_Objective_
Rewrite these lines with "padre" replaced by "papá" everywhere it occurs. Leave everything else unchanged.

_Task inputs_
****

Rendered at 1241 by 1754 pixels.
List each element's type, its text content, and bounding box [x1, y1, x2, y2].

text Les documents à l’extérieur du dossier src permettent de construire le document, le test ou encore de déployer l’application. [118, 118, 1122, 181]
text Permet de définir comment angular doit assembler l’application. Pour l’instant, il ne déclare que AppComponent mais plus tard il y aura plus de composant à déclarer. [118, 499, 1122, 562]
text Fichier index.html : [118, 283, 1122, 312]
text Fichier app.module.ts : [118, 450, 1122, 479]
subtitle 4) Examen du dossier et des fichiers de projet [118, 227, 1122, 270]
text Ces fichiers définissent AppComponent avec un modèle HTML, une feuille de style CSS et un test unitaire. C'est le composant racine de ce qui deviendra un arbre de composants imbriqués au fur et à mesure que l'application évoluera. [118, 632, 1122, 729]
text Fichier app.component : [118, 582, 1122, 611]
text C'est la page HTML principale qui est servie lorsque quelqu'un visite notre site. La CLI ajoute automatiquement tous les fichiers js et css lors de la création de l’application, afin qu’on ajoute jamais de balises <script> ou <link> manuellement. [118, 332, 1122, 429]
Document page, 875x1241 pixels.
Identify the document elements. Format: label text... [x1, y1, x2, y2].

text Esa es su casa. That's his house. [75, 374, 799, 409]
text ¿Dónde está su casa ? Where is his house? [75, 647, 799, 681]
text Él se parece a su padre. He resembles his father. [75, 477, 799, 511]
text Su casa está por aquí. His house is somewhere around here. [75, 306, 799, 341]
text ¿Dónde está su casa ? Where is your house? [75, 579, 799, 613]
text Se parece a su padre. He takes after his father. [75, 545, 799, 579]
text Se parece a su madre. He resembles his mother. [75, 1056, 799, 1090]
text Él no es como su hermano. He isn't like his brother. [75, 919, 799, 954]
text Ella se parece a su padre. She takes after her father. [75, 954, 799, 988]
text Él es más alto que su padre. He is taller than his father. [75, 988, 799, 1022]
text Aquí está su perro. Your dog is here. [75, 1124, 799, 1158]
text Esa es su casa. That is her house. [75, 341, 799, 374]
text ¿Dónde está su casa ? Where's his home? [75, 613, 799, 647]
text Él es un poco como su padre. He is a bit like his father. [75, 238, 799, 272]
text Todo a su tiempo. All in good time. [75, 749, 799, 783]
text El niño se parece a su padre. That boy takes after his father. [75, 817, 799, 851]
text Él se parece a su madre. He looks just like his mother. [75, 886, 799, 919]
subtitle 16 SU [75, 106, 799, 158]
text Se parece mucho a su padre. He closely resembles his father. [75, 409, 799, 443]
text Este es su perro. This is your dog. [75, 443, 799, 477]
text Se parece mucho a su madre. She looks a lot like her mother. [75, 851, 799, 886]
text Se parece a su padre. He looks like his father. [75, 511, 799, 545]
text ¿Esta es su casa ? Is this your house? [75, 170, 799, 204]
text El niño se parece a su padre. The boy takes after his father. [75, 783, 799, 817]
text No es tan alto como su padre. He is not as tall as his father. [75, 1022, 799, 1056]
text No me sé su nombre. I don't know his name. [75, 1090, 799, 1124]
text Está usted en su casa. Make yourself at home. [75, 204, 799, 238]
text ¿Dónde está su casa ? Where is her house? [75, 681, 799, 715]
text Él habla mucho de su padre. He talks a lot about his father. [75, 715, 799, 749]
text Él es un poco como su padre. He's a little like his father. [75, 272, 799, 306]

****

_Output of the task_
Rendered at 1241 by 1754 pixels.
List each element's type, its text content, and bounding box [x1, y1, x2, y2].

text Les documents à l’extérieur du dossier src permettent de construire le document, le test ou encore de déployer l’application. [118, 118, 1122, 181]
text Permet de définir comment angular doit assembler l’application. Pour l’instant, il ne déclare que AppComponent mais plus tard il y aura plus de composant à déclarer. [118, 499, 1122, 562]
text Fichier index.html : [118, 283, 1122, 312]
text Fichier app.module.ts : [118, 450, 1122, 479]
subtitle 4) Examen du dossier et des fichiers de projet [118, 227, 1122, 270]
text Ces fichiers définissent AppComponent avec un modèle HTML, une feuille de style CSS et un test unitaire. C'est le composant racine de ce qui deviendra un arbre de composants imbriqués au fur et à mesure que l'application évoluera. [118, 632, 1122, 729]
text Fichier app.component : [118, 582, 1122, 611]
text C'est la page HTML principale qui est servie lorsque quelqu'un visite notre site. La CLI ajoute automatiquement tous les fichiers js et css lors de la création de l’application, afin qu’on ajoute jamais de balises <script> ou <link> manuellement. [118, 332, 1122, 429]
Document page, 875x1241 pixels.
Identify the document elements. Format: label text... [x1, y1, x2, y2].

text Esa es su casa. That's his house. [75, 374, 799, 409]
text ¿Dónde está su casa ? Where is his house? [75, 647, 799, 681]
text Él se parece a su papá. He resembles his father. [75, 477, 799, 511]
text Su casa está por aquí. His house is somewhere around here. [75, 306, 799, 341]
text ¿Dónde está su casa ? Where is your house? [75, 579, 799, 613]
text Se parece a su papá. He takes after his father. [75, 545, 799, 579]
text Se parece a su madre. He resembles his mother. [75, 1056, 799, 1090]
text Él no es como su hermano. He isn't like his brother. [75, 919, 799, 954]
text Ella se parece a su papá. She takes after her father. [75, 954, 799, 988]
text Él es más alto que su papá. He is taller than his father. [75, 988, 799, 1022]
text Aquí está su perro. Your dog is here. [75, 1124, 799, 1158]
text Esa es su casa. That is her house. [75, 341, 799, 374]
text ¿Dónde está su casa ? Where's his home? [75, 613, 799, 647]
text Él es un poco como su papá. He is a bit like his father. [75, 238, 799, 272]
text Todo a su tiempo. All in good time. [75, 749, 799, 783]
text El niño se parece a su papá. That boy takes after his father. [75, 817, 799, 851]
text Él se parece a su madre. He looks just like his mother. [75, 886, 799, 919]
subtitle 16 SU [75, 106, 799, 158]
text Se parece mucho a su papá. He closely resembles his father. [75, 409, 799, 443]
text Este es su perro. This is your dog. [75, 443, 799, 477]
text Se parece mucho a su madre. She looks a lot like her mother. [75, 851, 799, 886]
text Se parece a su papá. He looks like his father. [75, 511, 799, 545]
text ¿Esta es su casa ? Is this your house? [75, 170, 799, 204]
text El niño se parece a su papá. The boy takes after his father. [75, 783, 799, 817]
text No es tan alto como su papá. He is not as tall as his father. [75, 1022, 799, 1056]
text No me sé su nombre. I don't know his name. [75, 1090, 799, 1124]
text Está usted en su casa. Make yourself at home. [75, 204, 799, 238]
text ¿Dónde está su casa ? Where is her house? [75, 681, 799, 715]
text Él habla mucho de su papá. He talks a lot about his father. [75, 715, 799, 749]
text Él es un poco como su papá. He's a little like his father. [75, 272, 799, 306]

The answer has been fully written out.